The key to keeping the whole project moving is keeping the nurses happy, he says. “Nurses are in the records all the time and if they aren’t happy with the system that’s going to interfere with patient care which rubs off on the doctors,” he says. “But, if the nurses are raving about the system, doctors are much more accepting of the change.” Fellmeth makes sure he attends nursing meetings and addresses their concerns.
There is extensive input by physicians and nurses from each practice and specialty, even three years after ambulatory implementation. In preparing for the inpatient side, each department is very involved in what the screens look like and which pop-ups alerts to activate, Fellmeth says. Each department is “involved in the building of their specific instance of this general EMR we’re running.” Nurses are involved in decision making for various EHR processes and physicians are on the order set committee and medical executive committee determining policies for training, system use, use of verbal and phone orders and more. “We talk about it at every medical staff meeting and at individual department meetings.”
Addressing fears
Several Hunterdon physicians have been on paper for a long time so “it’s a little scary going electronic. I’m trying to put their minds at ease,” says Fellmeth. “I tell them, ‘My job is to make the computer work for you not the other way around.’ They will only change their workflow if the system makes it better.”

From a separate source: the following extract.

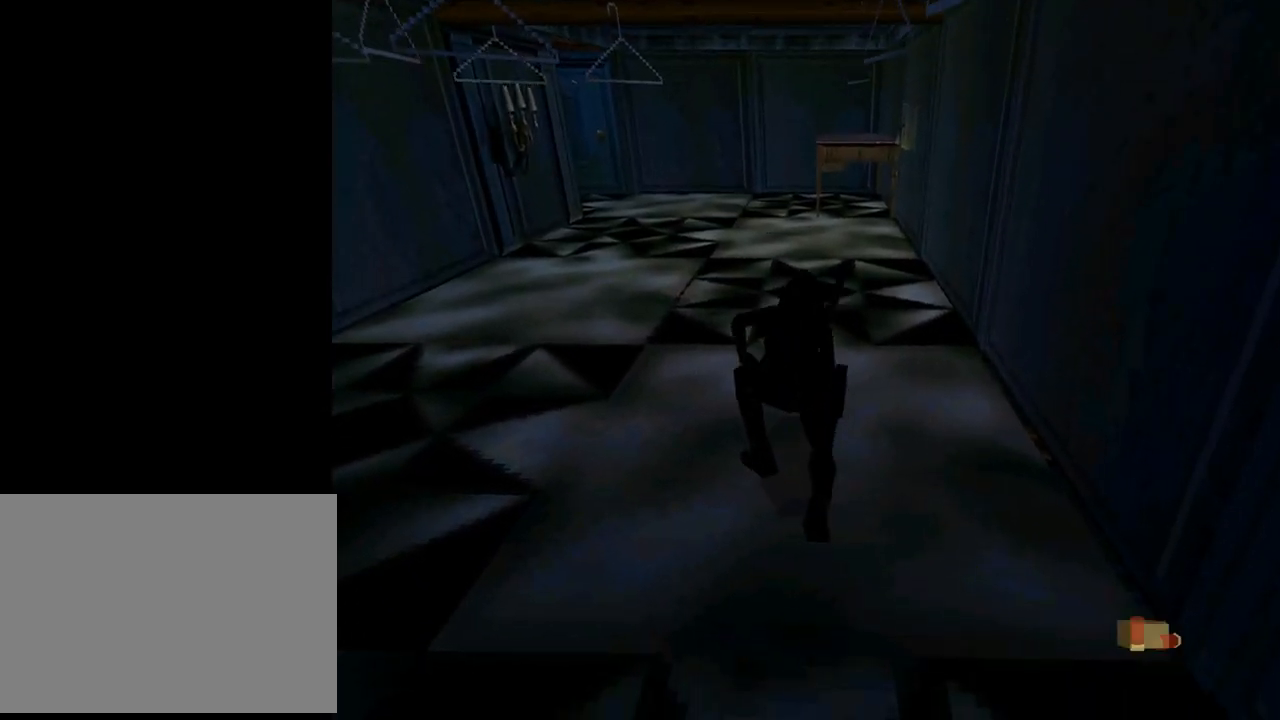
{"buttons": ["DPAD_LEFT"], "left_stick": "center", "events": [[167, "DPAD_LEFT", "down"]]}
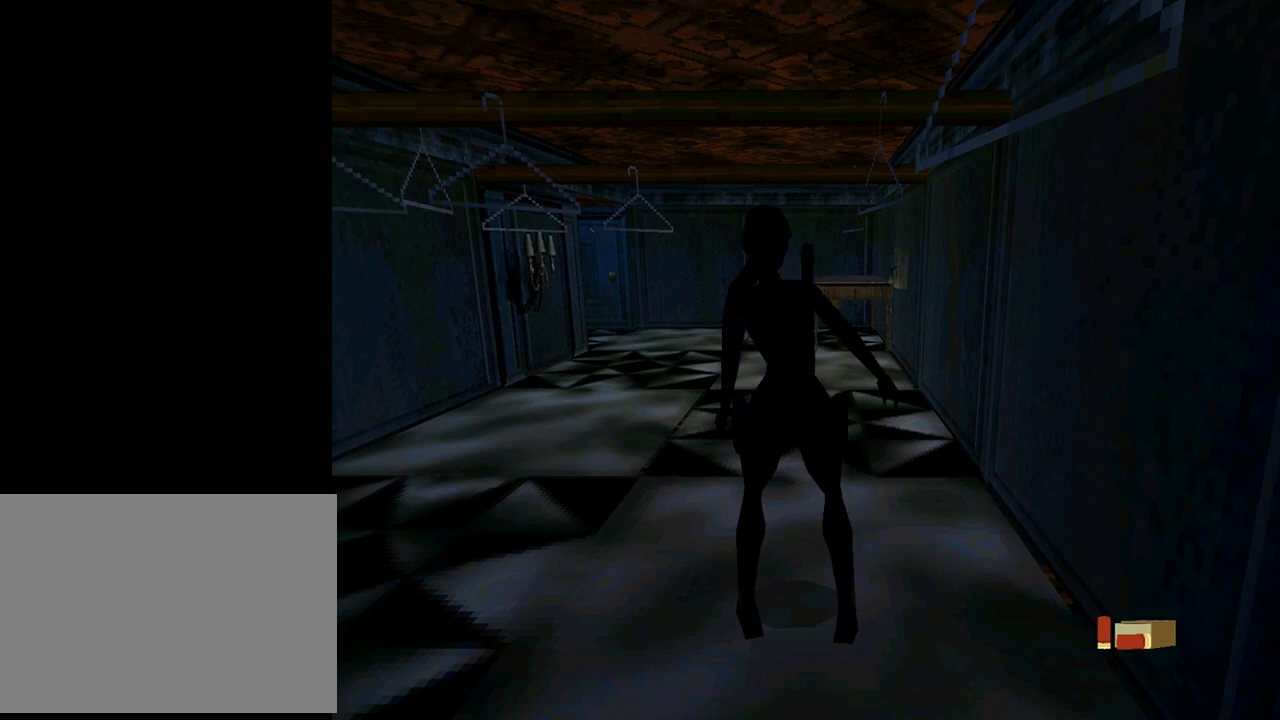
{"buttons": ["DPAD_LEFT"], "left_stick": "center", "events": []}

Herman also strongly believes in transparency. Be upfront with physicians about the benefits, the learning curve, the time involved in the transition and potential challenges, he says, and then be clear about what you’re offering to support the transition. “If you come from the culture that really brings forward transparency and the respect of the providers, then they will be far happier to engage in this as something of value of them.”
Take advantage of what resistance can reveal, Herman says. “Anytime there is change, resistance is a good thing because it tells you the concerns and fears. They’re often valid concerns. You need to validate and understand those concerns and determine whether they need to be further addressed. You have an opportunity to allay those fears.”
Effectively handling a concern demonstrates your capacity to deal with that concern, or perhaps develop a partnership, Herman says. “You can’t please everybody, but in a transparent culture that demonstrates value, curmudgeons will be the exception not the rule.”